• [Your goal]
I would like the entries transcribed word for word, please, with the pictures removed.

• [Records for this task]
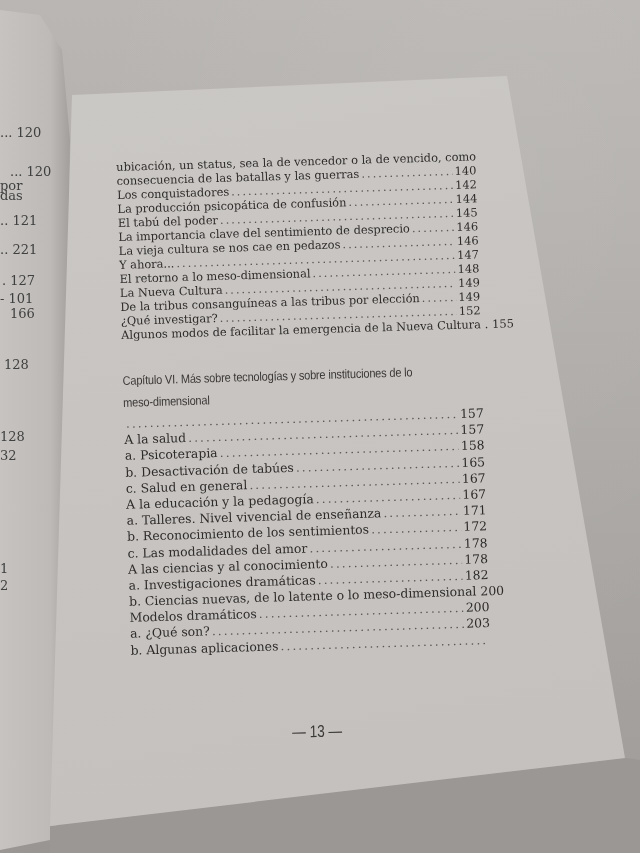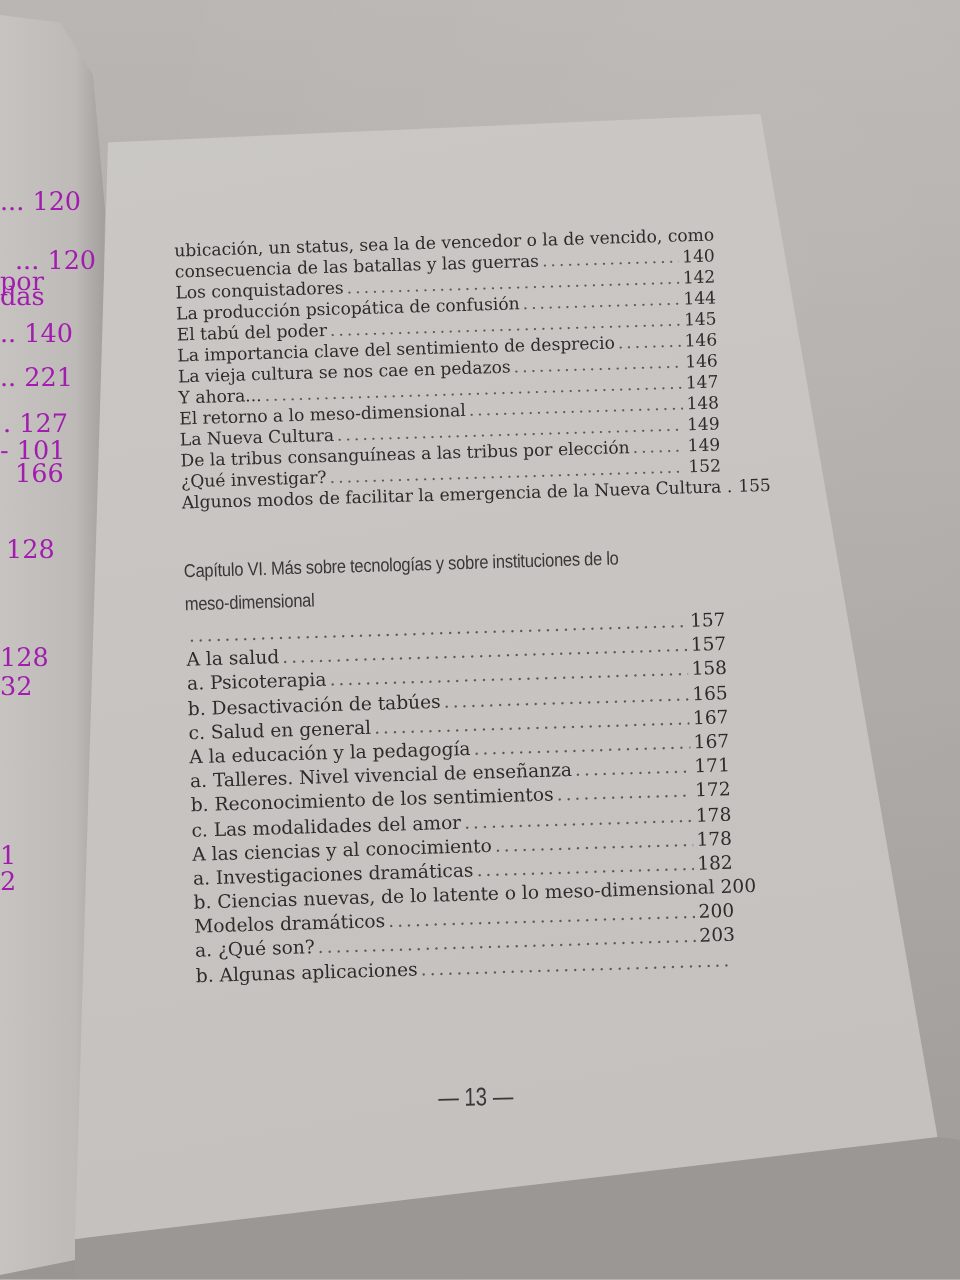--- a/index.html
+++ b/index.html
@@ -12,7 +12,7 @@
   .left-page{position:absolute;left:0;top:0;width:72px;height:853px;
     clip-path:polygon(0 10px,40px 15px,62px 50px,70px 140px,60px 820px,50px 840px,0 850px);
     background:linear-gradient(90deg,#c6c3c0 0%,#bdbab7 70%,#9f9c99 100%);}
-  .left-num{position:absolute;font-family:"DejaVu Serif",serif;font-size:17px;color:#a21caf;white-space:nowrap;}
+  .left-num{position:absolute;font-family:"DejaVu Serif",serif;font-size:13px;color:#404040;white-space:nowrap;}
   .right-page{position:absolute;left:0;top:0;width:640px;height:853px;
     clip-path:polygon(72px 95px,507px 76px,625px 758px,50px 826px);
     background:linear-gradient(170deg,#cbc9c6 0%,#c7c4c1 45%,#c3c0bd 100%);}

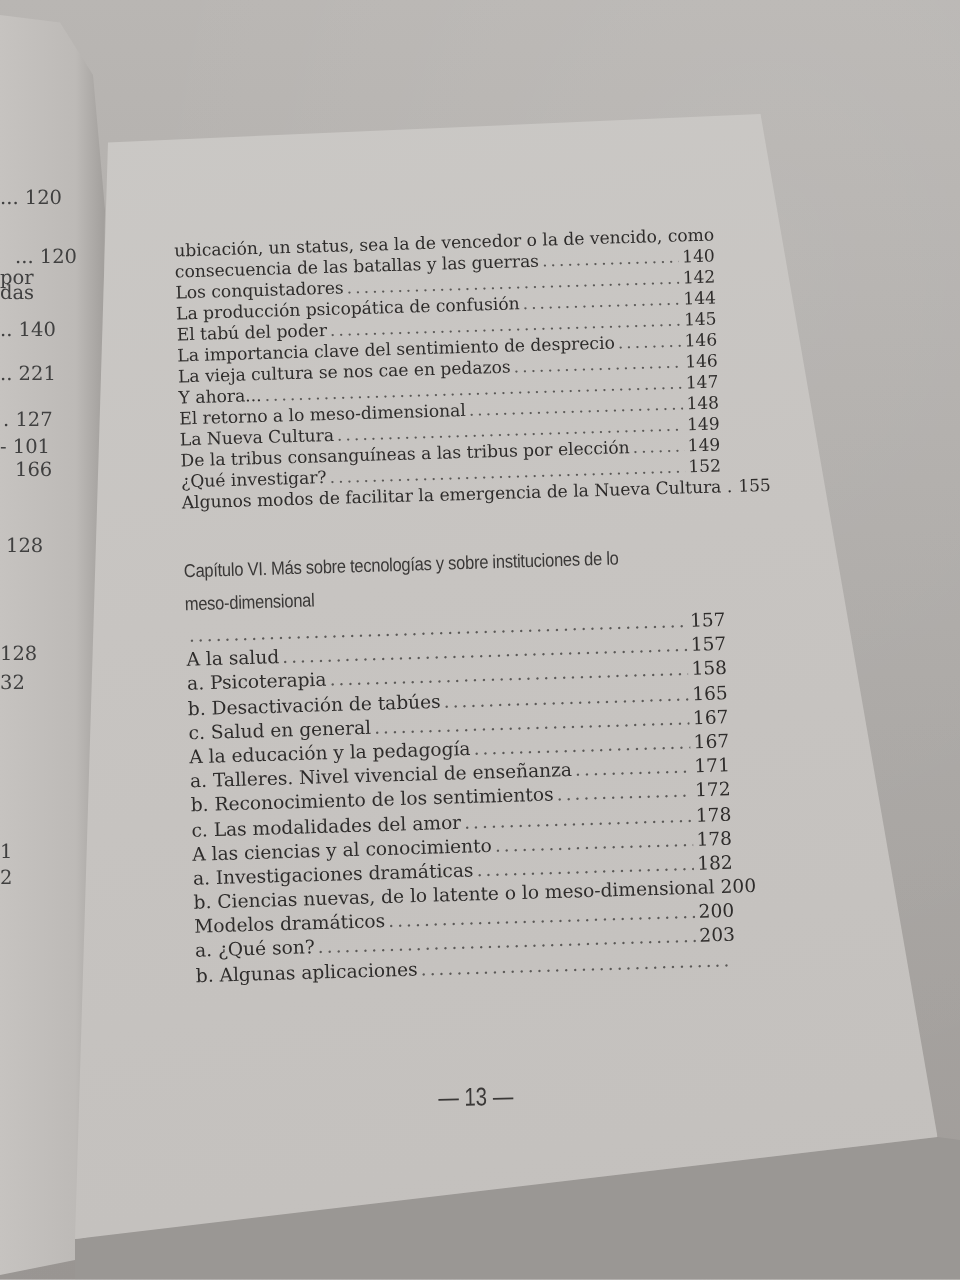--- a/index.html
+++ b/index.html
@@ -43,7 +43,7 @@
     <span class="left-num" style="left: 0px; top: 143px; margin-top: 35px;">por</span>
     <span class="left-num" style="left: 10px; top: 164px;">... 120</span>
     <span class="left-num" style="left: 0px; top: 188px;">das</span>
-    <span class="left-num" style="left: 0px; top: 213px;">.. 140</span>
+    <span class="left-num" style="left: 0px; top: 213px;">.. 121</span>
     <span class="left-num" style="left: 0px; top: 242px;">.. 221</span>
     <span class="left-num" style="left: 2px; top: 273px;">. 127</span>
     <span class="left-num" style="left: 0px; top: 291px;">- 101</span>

• [Exercise solution]
--- a/index.html
+++ b/index.html
@@ -12,7 +12,7 @@
   .left-page{position:absolute;left:0;top:0;width:72px;height:853px;
     clip-path:polygon(0 10px,40px 15px,62px 50px,70px 140px,60px 820px,50px 840px,0 850px);
     background:linear-gradient(90deg,#c6c3c0 0%,#bdbab7 70%,#9f9c99 100%);}
-  .left-num{position:absolute;font-family:"DejaVu Serif",serif;font-size:17px;color:#a21caf;white-space:nowrap;}
+  .left-num{position:absolute;font-family:"DejaVu Serif",serif;font-size:13px;color:#404040;white-space:nowrap;}
   .right-page{position:absolute;left:0;top:0;width:640px;height:853px;
     clip-path:polygon(72px 95px,507px 76px,625px 758px,50px 826px);
     background:linear-gradient(170deg,#cbc9c6 0%,#c7c4c1 45%,#c3c0bd 100%);}

--- a/index.html
+++ b/index.html
@@ -43,7 +43,7 @@
     <span class="left-num" style="left: 0px; top: 143px; margin-top: 35px;">por</span>
     <span class="left-num" style="left: 10px; top: 164px;">... 120</span>
     <span class="left-num" style="left: 0px; top: 188px;">das</span>
-    <span class="left-num" style="left: 0px; top: 213px;">.. 140</span>
+    <span class="left-num" style="left: 0px; top: 213px;">.. 121</span>
     <span class="left-num" style="left: 0px; top: 242px;">.. 221</span>
     <span class="left-num" style="left: 2px; top: 273px;">. 127</span>
     <span class="left-num" style="left: 0px; top: 291px;">- 101</span>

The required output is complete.